**Work task**
Render the lines of the entries below, from the line with "COSMETICA Y" to the line with "Antigripales", as a Markdown table with columns Row and Text. Number each row in Row, put the line itself in Text, and leave out blank lines.

▼▼▼

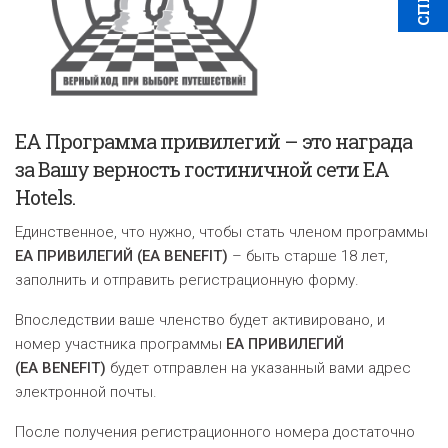
EA Программа привилегий – это награда
за Вашу верность гостиничной сети EA
Hotels.
Единственное, что нужно, чтобы стать членом программы
ЕА ПРИВИЛЕГИЙ (EA BENEFIT)
– быть старше 18 лет,
заполнить и отправить регистрационную форму.
В
последствии ваше членство будет активировано, и
номер участника программы
EA ПРИВИЛЕГИЙ
(EA BENEFIT)
будет отправлен на указанный вами адрес
электронной почты
.
После получения регистрационного номера достаточно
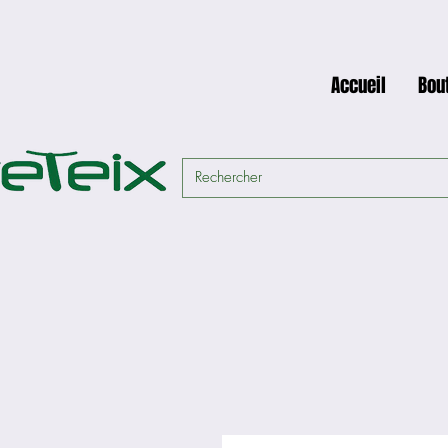
Accueil
Bou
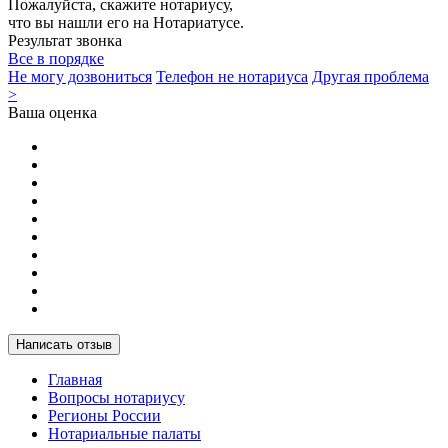
Пожалуйста, скажите нотариусу,
что вы нашли его на Нотариатусе.
Результат звонка
Все в порядке
Не могу дозвониться
Телефон не нотариуса
Другая проблема
>
Ваша оценка
Написать отзыв
Главная
Вопросы нотариусу
Регионы России
Нотариальные палаты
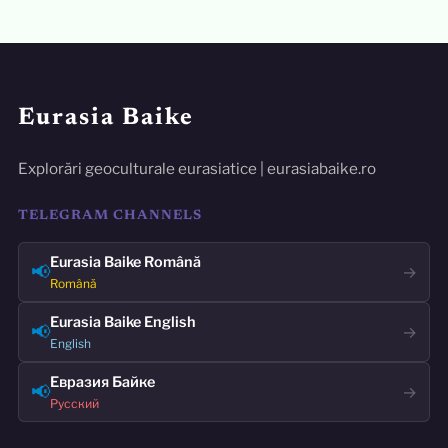
Eurasia Baike
Explorări geoculturale eurasiatice | eurasiabaike.ro
TELEGRAM CHANNELS
Eurasia Baike Română
📢
→
Română
Eurasia Baike English
📢
→
English
Евразия Байке
📢
→
Русский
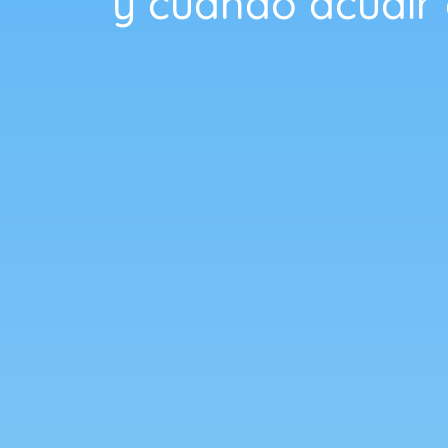
y cuándo acudir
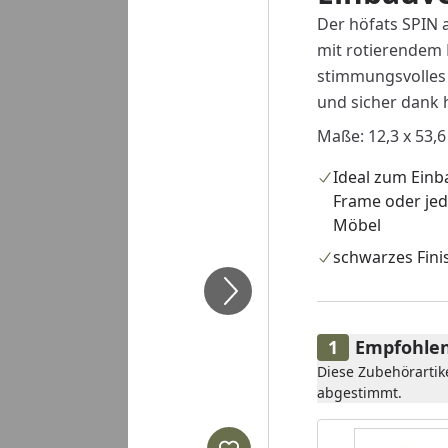
Der höfats SPIN a
mit rotierendem 
stimmungsvolles 
und sicher dank 
Maße: 12,3 x 53,6
Ideal zum Einba
Frame oder je
Möbel
schwarzes Fini
Empfohlen
Diese Zubehörartik
abgestimmt.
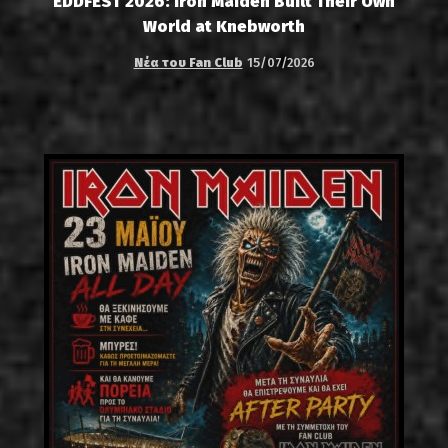
EDDFEST 2026: Iron Maiden Built Their Own
World at Knebworth
Νέα του Fan Club
15/07/2026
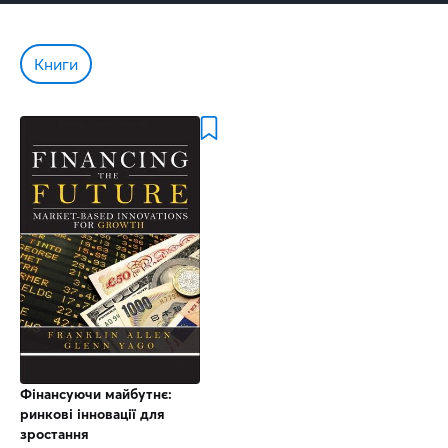
Книги
Фінансуючи майбутнє:
ринкові інновації для
зростання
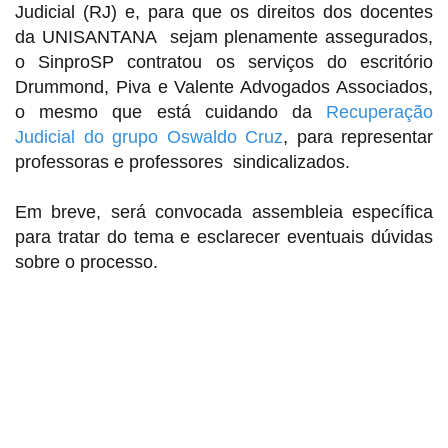
Judicial (RJ) e, para que os direitos dos docentes
da UNISANTANA sejam plenamente assegurados,
o SinproSP contratou os serviços do escritório
Drummond, Piva e Valente Advogados Associados,
o mesmo que está cuidando da
Recuperação
Judicial do grupo Oswaldo Cruz
, para representar
professoras e professores sindicalizados.
Em breve, será convocada assembleia específica
para tratar do tema e esclarecer eventuais dúvidas
sobre o processo.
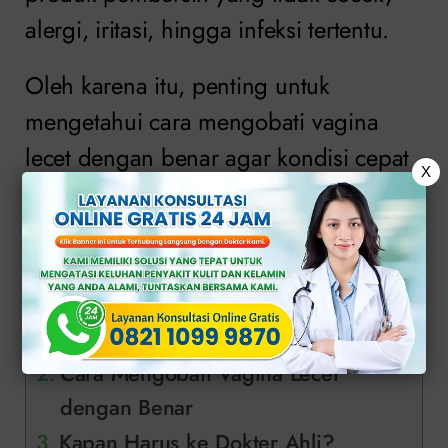
alergi, iritasi, hingga infeksi tertentu.
Oleh karena itu, penting untuk
mengetahui cara mengobati vagina
lecet dengan benar agar kondisi cepat
X
membaik dan tidak menimbulkan
komplikasi.
Daftar Isi
Tanda-Tanda Vagina Lecet
Cara Mengobati Vagina Lecet
dengan Benar
Kapan Harus ke Dokter Ahli?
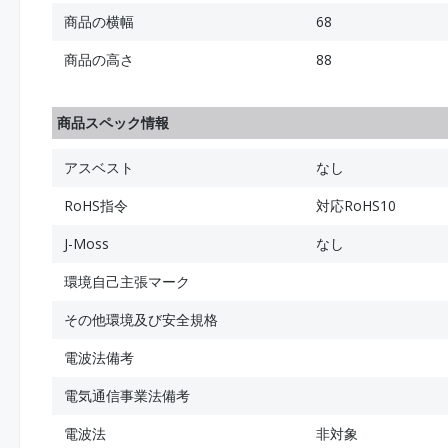
商品の横幅
68
商品の高さ
88
商品スペック情報
アスベスト
なし
RoHS指令
対応RoHS10
J-Moss
なし
環境自己主張マーク
その他環境及び安全規格
電波法備考
電気通信事業法備考
電波法
非対象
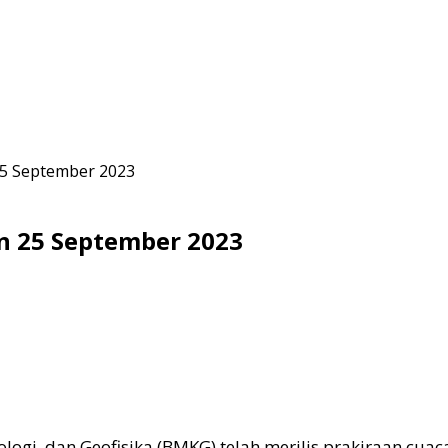
25 September 2023
n 25 September 2023
logi, dan Geofisika (BMKG) telah merilis prakiraan cuac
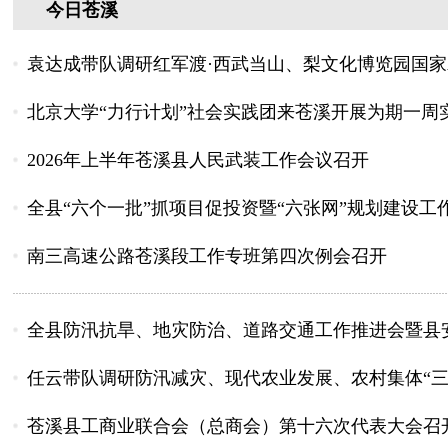
今日苍溪
袁达成带队调研红军渡·西武当山、梨文化博览园国家
北京大学“力行计划”社会实践团来苍溪开展为期一周
2026年上半年苍溪县人民武装工作会议召开
全县“六个一批”抓项目促投资暨“六张网”规划建设工
南三高速公路苍溪段工作专班第四次例会召开
全县防汛抗旱、地灾防治、道路交通工作推进会暨县
任云带队调研防汛减灾、现代农业发展、农村集体“三
苍溪县工商业联合会（总商会）第十六次代表大会召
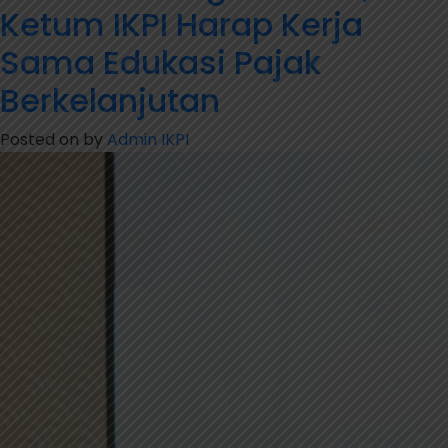
Ketum IKPI Harap Kerja
Sama Edukasi Pajak
Berkelanjutan
Posted on
by
Admin IKPI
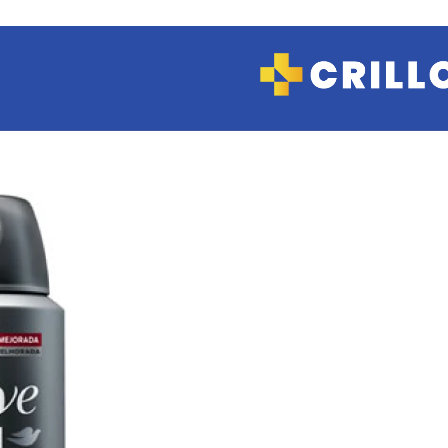
COSMETICA Y
MAQUILLAJE
Hidratantes
Limpieza
Manos
Maquillaje
Tratamientos
CUIDADO
PERSONAL
Afeitado
Depilación
Desodorantes
Jabones y Geles
de ducha
Protectores
diarios
FARMACIA Y
SALUD
Analgésicos
Antialérgicos
Antibióticos
Anticonceptivas
Antiflamatorio
Antigripales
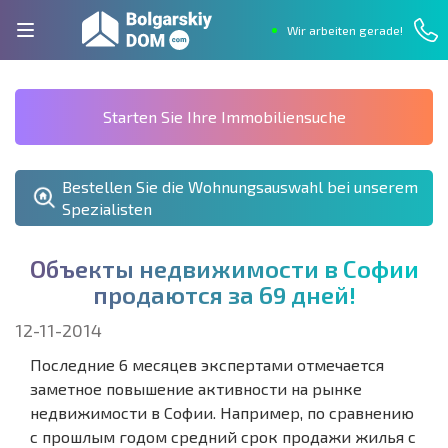
Wir arbeiten gerade!
Starten Sie Ihre Immobiliensuche
Bestellen Sie die Wohnungsauswahl bei unserem
Spezialisten
О
б
ъ
е
к
т
ы
н
е
д
в
и
ж
и
м
о
с
т
и
в
С
о
ф
и
и
п
р
о
д
а
ю
т
с
я
з
а
6
9
д
н
е
й
!
12-11-2014
Последние 6 месяцев экспертами отмечается
заметное повышение активности на рынке
недвижимости в Софии. Например, по сравнению
с прошлым годом средний срок продажи жилья с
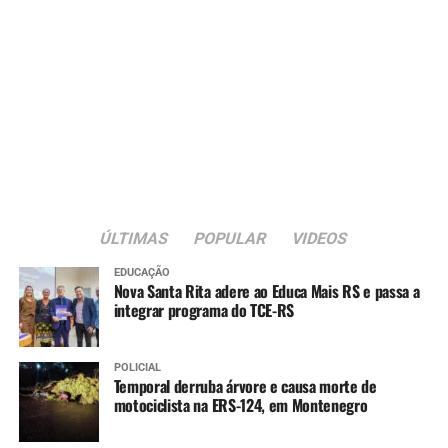
ÚLTIMAS
POPULAR
VIDEOS
EDUCAÇÃO
Nova Santa Rita adere ao Educa Mais RS e passa a
integrar programa do TCE-RS
POLICIAL
Temporal derruba árvore e causa morte de
motociclista na ERS-124, em Montenegro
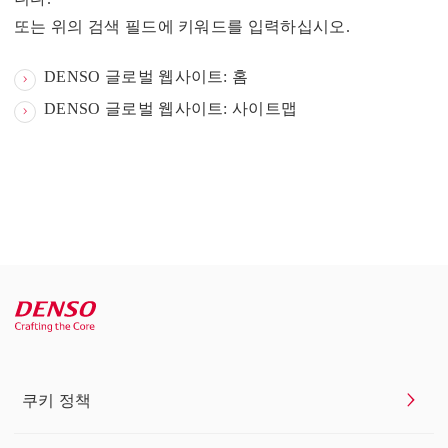
또는 위의 검색 필드에 키워드를 입력하십시오.
DENSO 글로벌 웹사이트: 홈
DENSO 글로벌 웹사이트: 사이트맵
쿠키 정책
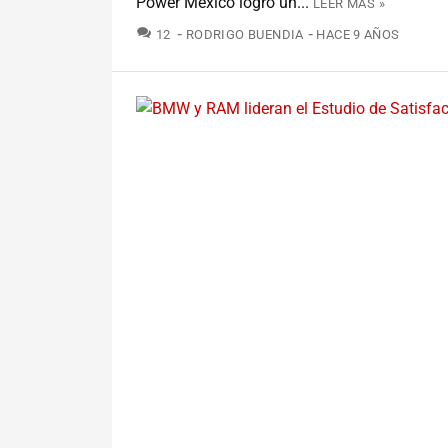
Power México logró un...
LEER MÁS »
COMENTARIOS
12
RODRIGO BUENDIA
HACE 9 AÑOS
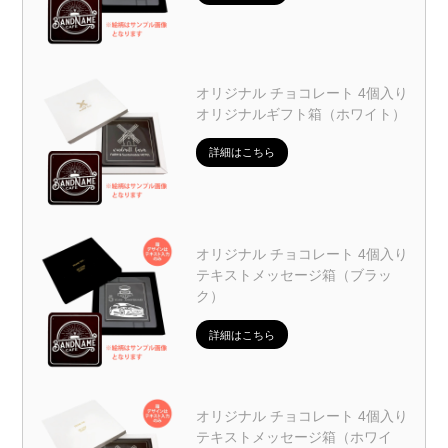
オリジナル チョコレート 4個入り
オリジナルギフト箱（ホワイト）
詳細はこちら
オリジナル チョコレート 4個入り
テキストメッセージ箱（ブラッ
ク）
詳細はこちら
オリジナル チョコレート 4個入り
テキストメッセージ箱（ホワイ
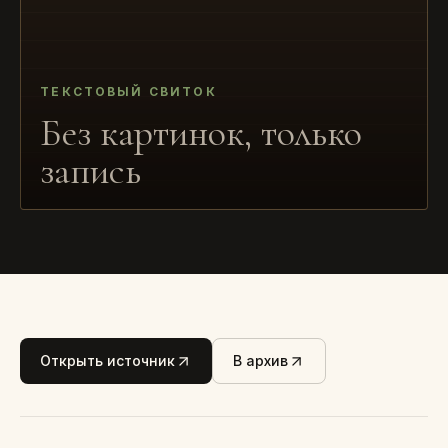
ТЕКСТОВЫЙ СВИТОК
Без картинок, только
запись
Открыть источник
В архив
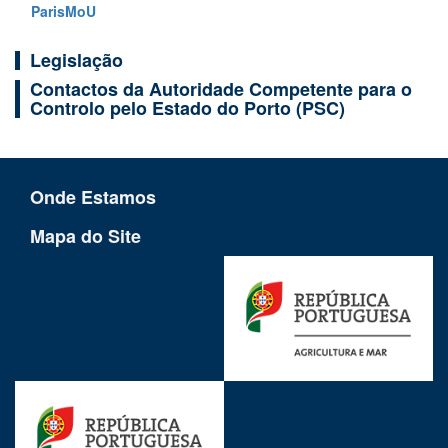
ParisMoU
Legislação
Contactos da Autoridade Competente para o
Controlo pelo Estado do Porto (PSC)
Onde Estamos
Mapa do Site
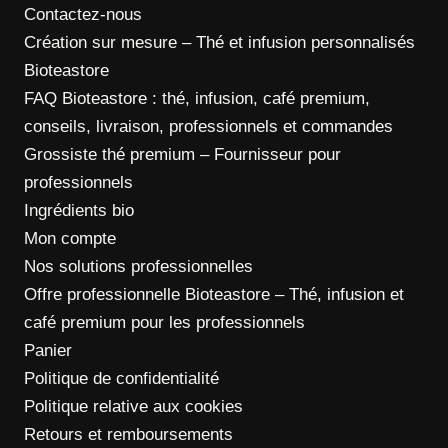
Contactez-nous
Création sur mesure – Thé et infusion personnalisés
Bioteastore
FAQ Bioteastore : thé, infusion, café premium,
conseils, livraison, professionnels et commandes
Grossiste thé premium – Fournisseur pour
professionnels
Ingrédients bio
Mon compte
Nos solutions professionnelles
Offre professionnelle Bioteastore – Thé, infusion et
café premium pour les professionnels
Panier
Politique de confidentialité
Politique relative aux cookies
Retours et remboursements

▲▲▲

**Answer below**
| Row | Text |
|---|---|
| 1 | COSMETICA Y |
| 2 | MAQUILLAJE |
| 3 | Hidratantes |
| 4 | Limpieza |
| 5 | Manos |
| 6 | Maquillaje |
| 7 | Tratamientos |
| 8 | CUIDADO |
| 9 | PERSONAL |
| 10 | Afeitado |
| 11 | Depilación |
| 12 | Desodorantes |
| 13 | Jabones y Geles |
| 14 | de ducha |
| 15 | Protectores |
| 16 | diarios |
| 17 | FARMACIA Y |
| 18 | SALUD |
| 19 | Analgésicos |
| 20 | Antialérgicos |
| 21 | Antibióticos |
| 22 | Anticonceptivas |
| 23 | Antiflamatorio |
| 24 | Antigripales |